Ia bersusah payah mencoba mengatupkan kedua kelopak matanya, menimbulkan rasa sakit tak tertahankan di ubun-ubun kepalanya. Ia pun sontak menancapkan kuku jemarinya ke kedua pipinya untuk mengalihkan diri dari rasa takut serta rasa mual dan pusing yang kian tak tertahankan. Matanya perlahan meleleh membanjiri pipinya, air matanya kemungkinan kini telah menyatu dengan cairan busuk yang dari lambung terkutuk itu memenuhi lantai yang dipijaknya sekarang. Putus asa, ia berusaha menggerakkan kedua kakinya hanya untuk merasakan lengket di kedua sepatu kerjanya. Berulang bergumam pada dirinya sendiri, "Bangun! Bangun! Bangun!" Mencoba mengulanginya dalam berbagai intonasi, berharap ia dapat memanggil alam bawah sadarnya untuk menghentikan semua kengerian tersebut.

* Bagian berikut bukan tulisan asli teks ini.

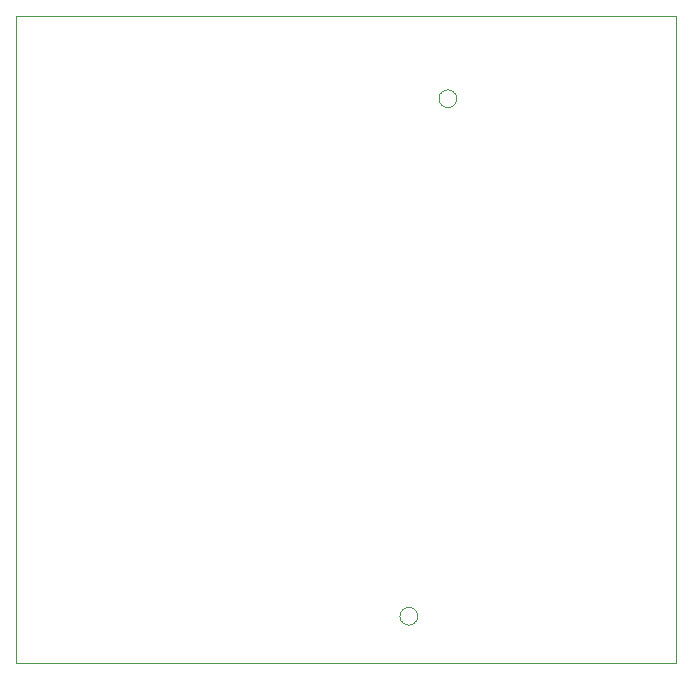
<source format=gm1>
G75*
G70*
%OFA0B0*%
%FSLAX24Y24*%
%IPPOS*%
%LPD*%
%AMOC8*
5,1,8,0,0,1.08239X$1,22.5*
%
%ADD10C,0.0000*%
D10*
X001305Y000661D02*
X001305Y022207D01*
X023275Y022207D01*
X023275Y000661D01*
X001305Y000661D01*
X014072Y002231D02*
X014074Y002265D01*
X014080Y002299D01*
X014090Y002332D01*
X014103Y002363D01*
X014121Y002393D01*
X014141Y002421D01*
X014165Y002446D01*
X014191Y002468D01*
X014219Y002486D01*
X014250Y002502D01*
X014282Y002514D01*
X014316Y002522D01*
X014350Y002526D01*
X014384Y002526D01*
X014418Y002522D01*
X014452Y002514D01*
X014484Y002502D01*
X014514Y002486D01*
X014543Y002468D01*
X014569Y002446D01*
X014593Y002421D01*
X014613Y002393D01*
X014631Y002363D01*
X014644Y002332D01*
X014654Y002299D01*
X014660Y002265D01*
X014662Y002231D01*
X014660Y002197D01*
X014654Y002163D01*
X014644Y002130D01*
X014631Y002099D01*
X014613Y002069D01*
X014593Y002041D01*
X014569Y002016D01*
X014543Y001994D01*
X014515Y001976D01*
X014484Y001960D01*
X014452Y001948D01*
X014418Y001940D01*
X014384Y001936D01*
X014350Y001936D01*
X014316Y001940D01*
X014282Y001948D01*
X014250Y001960D01*
X014219Y001976D01*
X014191Y001994D01*
X014165Y002016D01*
X014141Y002041D01*
X014121Y002069D01*
X014103Y002099D01*
X014090Y002130D01*
X014080Y002163D01*
X014074Y002197D01*
X014072Y002231D01*
X015373Y019480D02*
X015375Y019514D01*
X015381Y019548D01*
X015391Y019581D01*
X015404Y019612D01*
X015422Y019642D01*
X015442Y019670D01*
X015466Y019695D01*
X015492Y019717D01*
X015520Y019735D01*
X015551Y019751D01*
X015583Y019763D01*
X015617Y019771D01*
X015651Y019775D01*
X015685Y019775D01*
X015719Y019771D01*
X015753Y019763D01*
X015785Y019751D01*
X015815Y019735D01*
X015844Y019717D01*
X015870Y019695D01*
X015894Y019670D01*
X015914Y019642D01*
X015932Y019612D01*
X015945Y019581D01*
X015955Y019548D01*
X015961Y019514D01*
X015963Y019480D01*
X015961Y019446D01*
X015955Y019412D01*
X015945Y019379D01*
X015932Y019348D01*
X015914Y019318D01*
X015894Y019290D01*
X015870Y019265D01*
X015844Y019243D01*
X015816Y019225D01*
X015785Y019209D01*
X015753Y019197D01*
X015719Y019189D01*
X015685Y019185D01*
X015651Y019185D01*
X015617Y019189D01*
X015583Y019197D01*
X015551Y019209D01*
X015520Y019225D01*
X015492Y019243D01*
X015466Y019265D01*
X015442Y019290D01*
X015422Y019318D01*
X015404Y019348D01*
X015391Y019379D01*
X015381Y019412D01*
X015375Y019446D01*
X015373Y019480D01*
M02*

</source>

Akan tetapi, sama seperti momen-momen sebelumnya, ia tersadar bagaimana kesemuanya hanyalah upaya sia-sia untuk menipu diri sendiri. Terjaga ataupun mimpi, selama ini ia hanya bisa terus menipu diri sendiri. Ia kini menerima kenyataan bahwa fenomena yang tengah dialaminya bisa saja terjadi, bahwa perutnya bukan lagi entitas yang bisa ia hindari pada realitasnya sehari-hari—ia tak bisa lari lagi dari mimpi-mimpi buruknya, dari kegilaan yang selama ini ia takuti. Kedua matanya berkeriap beradu dengan teror. Ia terbangun menggigil, basah kuyup dipenuhi keringat dingin, sekujur tubuhnya diliputi kengerian.